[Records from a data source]
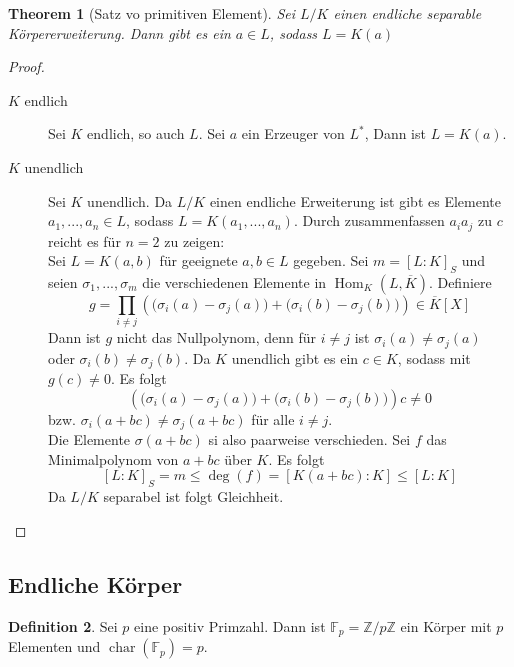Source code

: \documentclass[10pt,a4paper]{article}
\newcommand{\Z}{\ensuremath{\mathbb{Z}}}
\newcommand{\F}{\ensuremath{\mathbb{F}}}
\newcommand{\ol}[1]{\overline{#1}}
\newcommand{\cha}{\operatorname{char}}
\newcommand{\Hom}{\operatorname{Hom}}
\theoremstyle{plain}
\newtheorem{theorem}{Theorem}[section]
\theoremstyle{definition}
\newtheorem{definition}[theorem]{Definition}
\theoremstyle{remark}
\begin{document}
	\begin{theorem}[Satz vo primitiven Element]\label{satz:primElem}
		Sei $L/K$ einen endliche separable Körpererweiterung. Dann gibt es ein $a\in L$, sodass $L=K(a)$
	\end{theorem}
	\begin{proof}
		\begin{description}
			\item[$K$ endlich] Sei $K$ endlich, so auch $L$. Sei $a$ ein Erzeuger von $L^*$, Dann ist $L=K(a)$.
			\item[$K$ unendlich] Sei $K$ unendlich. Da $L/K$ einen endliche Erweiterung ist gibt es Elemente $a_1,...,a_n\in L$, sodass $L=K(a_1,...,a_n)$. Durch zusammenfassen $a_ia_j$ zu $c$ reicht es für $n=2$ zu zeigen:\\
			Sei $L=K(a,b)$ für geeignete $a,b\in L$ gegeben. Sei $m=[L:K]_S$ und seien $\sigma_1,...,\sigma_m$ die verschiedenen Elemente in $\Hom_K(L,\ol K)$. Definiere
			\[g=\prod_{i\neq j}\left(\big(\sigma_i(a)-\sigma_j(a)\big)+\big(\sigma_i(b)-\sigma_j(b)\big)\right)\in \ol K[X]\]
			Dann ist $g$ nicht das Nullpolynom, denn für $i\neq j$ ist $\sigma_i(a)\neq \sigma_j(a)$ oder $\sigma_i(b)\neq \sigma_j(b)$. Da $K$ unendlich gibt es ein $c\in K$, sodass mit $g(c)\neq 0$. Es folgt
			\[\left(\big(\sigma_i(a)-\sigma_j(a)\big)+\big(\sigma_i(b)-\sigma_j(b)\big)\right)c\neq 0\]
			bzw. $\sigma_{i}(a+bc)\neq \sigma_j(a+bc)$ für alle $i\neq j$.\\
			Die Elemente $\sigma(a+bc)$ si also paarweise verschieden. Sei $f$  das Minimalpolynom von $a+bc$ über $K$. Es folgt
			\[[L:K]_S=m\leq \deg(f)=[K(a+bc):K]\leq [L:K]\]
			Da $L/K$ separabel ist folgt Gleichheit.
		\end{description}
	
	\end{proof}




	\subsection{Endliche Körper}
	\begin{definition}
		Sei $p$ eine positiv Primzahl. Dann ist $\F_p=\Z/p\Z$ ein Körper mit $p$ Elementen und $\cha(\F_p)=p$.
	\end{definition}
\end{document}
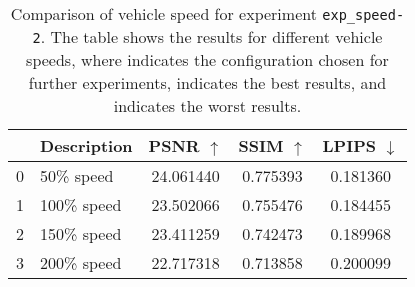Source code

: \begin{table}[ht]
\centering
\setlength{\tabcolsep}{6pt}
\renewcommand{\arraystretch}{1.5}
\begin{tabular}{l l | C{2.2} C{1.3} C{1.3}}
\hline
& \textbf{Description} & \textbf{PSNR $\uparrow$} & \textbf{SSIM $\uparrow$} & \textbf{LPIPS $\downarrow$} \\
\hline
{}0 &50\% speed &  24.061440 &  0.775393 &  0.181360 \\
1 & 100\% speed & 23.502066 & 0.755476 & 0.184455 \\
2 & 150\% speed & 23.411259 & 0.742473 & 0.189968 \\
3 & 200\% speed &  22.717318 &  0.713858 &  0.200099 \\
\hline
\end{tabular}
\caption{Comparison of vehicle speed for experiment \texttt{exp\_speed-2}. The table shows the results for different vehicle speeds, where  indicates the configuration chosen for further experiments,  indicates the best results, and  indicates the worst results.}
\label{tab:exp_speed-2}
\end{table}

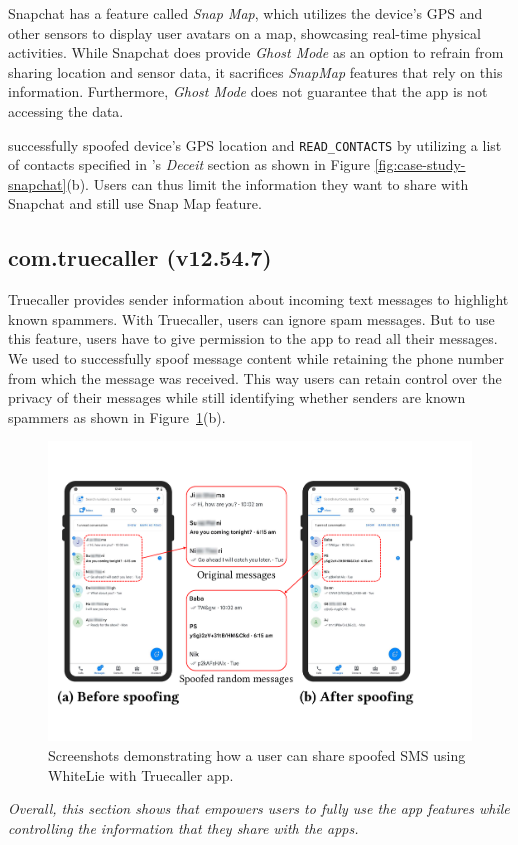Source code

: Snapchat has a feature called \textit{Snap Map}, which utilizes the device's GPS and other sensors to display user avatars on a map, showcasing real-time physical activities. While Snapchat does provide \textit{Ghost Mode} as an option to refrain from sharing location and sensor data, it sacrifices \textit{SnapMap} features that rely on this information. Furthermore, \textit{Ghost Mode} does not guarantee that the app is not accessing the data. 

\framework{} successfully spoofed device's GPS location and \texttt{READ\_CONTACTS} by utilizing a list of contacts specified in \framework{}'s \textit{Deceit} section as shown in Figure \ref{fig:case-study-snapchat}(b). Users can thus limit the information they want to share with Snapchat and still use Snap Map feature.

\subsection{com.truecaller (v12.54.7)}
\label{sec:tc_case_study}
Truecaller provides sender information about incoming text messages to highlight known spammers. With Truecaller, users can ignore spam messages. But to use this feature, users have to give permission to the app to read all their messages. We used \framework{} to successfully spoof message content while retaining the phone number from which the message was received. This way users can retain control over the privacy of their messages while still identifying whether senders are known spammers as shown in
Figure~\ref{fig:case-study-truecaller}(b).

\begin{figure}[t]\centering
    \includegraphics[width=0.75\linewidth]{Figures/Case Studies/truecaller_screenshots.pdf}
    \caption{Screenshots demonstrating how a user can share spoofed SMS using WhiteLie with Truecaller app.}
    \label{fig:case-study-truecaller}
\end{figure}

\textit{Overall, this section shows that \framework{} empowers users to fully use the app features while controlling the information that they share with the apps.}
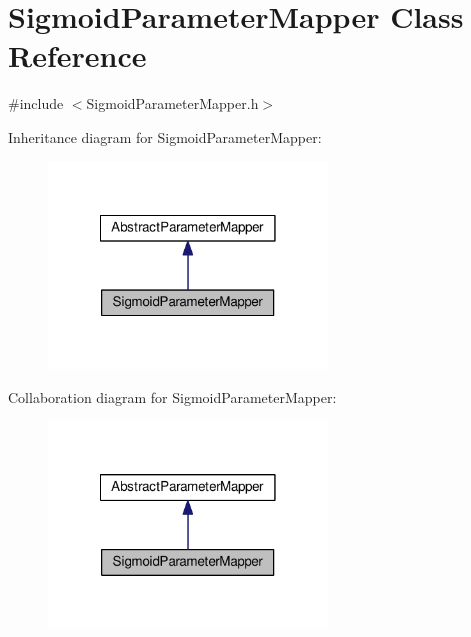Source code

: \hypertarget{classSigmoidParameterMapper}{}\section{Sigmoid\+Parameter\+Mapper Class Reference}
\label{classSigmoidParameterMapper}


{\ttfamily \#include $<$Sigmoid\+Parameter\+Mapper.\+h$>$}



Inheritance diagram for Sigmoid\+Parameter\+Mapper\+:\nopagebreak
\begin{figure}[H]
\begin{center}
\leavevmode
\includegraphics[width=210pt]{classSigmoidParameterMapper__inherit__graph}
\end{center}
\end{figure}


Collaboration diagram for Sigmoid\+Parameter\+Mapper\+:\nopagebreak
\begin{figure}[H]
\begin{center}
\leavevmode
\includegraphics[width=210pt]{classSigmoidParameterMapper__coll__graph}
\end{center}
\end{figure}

==

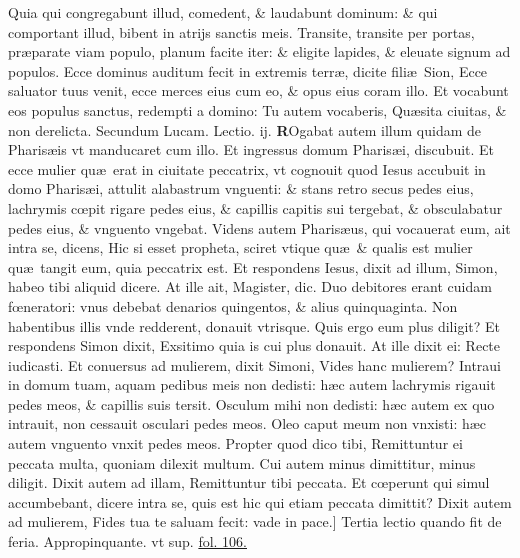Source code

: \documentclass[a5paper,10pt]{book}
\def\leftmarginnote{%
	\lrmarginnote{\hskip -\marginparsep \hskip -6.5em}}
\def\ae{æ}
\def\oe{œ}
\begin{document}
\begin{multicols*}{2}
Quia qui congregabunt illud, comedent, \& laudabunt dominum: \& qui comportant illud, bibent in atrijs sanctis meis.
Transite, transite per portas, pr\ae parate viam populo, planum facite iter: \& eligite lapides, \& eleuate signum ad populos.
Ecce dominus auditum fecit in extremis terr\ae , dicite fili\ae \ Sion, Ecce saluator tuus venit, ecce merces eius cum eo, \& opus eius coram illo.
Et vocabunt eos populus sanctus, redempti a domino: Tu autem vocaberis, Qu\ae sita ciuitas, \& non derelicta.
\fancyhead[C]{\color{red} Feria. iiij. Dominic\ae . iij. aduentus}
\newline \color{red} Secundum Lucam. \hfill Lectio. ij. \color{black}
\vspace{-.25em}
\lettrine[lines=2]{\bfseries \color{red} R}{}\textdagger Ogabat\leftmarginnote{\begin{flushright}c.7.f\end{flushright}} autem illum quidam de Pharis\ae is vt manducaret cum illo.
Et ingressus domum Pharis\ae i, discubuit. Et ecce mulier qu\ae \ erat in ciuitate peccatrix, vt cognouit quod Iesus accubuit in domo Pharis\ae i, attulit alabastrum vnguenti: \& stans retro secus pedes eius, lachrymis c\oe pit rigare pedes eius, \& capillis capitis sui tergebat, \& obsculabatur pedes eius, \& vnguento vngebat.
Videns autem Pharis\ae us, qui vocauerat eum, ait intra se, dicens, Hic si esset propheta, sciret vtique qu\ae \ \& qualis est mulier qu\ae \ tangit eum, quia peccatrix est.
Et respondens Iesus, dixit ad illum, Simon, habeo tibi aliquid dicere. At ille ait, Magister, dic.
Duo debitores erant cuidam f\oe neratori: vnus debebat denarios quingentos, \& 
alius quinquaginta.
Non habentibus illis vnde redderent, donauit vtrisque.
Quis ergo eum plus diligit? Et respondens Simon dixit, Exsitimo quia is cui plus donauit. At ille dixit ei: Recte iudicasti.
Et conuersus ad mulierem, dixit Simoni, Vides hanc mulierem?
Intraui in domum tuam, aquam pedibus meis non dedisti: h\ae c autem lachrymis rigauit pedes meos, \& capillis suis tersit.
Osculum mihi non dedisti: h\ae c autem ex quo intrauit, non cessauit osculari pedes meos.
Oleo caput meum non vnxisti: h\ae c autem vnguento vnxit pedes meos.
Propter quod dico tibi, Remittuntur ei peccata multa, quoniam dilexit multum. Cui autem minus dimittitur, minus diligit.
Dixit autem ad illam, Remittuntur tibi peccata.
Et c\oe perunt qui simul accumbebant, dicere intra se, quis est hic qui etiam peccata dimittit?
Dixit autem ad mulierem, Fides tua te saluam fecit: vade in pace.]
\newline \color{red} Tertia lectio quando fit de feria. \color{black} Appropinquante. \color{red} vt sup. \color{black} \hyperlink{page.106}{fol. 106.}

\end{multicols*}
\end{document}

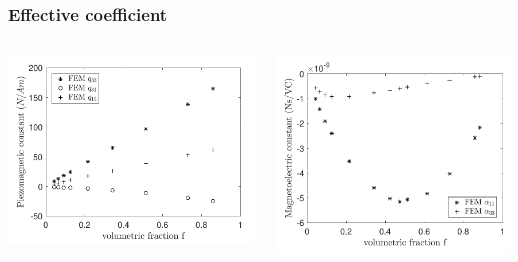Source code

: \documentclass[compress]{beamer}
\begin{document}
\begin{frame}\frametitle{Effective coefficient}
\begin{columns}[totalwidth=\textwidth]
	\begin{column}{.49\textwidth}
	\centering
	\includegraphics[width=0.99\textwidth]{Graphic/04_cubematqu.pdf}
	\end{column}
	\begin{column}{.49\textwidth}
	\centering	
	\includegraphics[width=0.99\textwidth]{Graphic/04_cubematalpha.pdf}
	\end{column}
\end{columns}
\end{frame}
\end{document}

» **Exercise objective**
Please copy the lines above from the line with "Ecce dominus auditum" up to and including the line with "Et vocabunt eos", exactly as written and with nothing else.

» **Written reply**
Ecce dominus auditum fecit in extremis terr\ae , dicite fili\ae \ Sion, Ecce saluator tuus venit, ecce merces eius cum eo, \& opus eius coram illo.
Et vocabunt eos populus sanctus, redempti a domino: Tu autem vocaberis, Qu\ae sita ciuitas, \& non derelicta.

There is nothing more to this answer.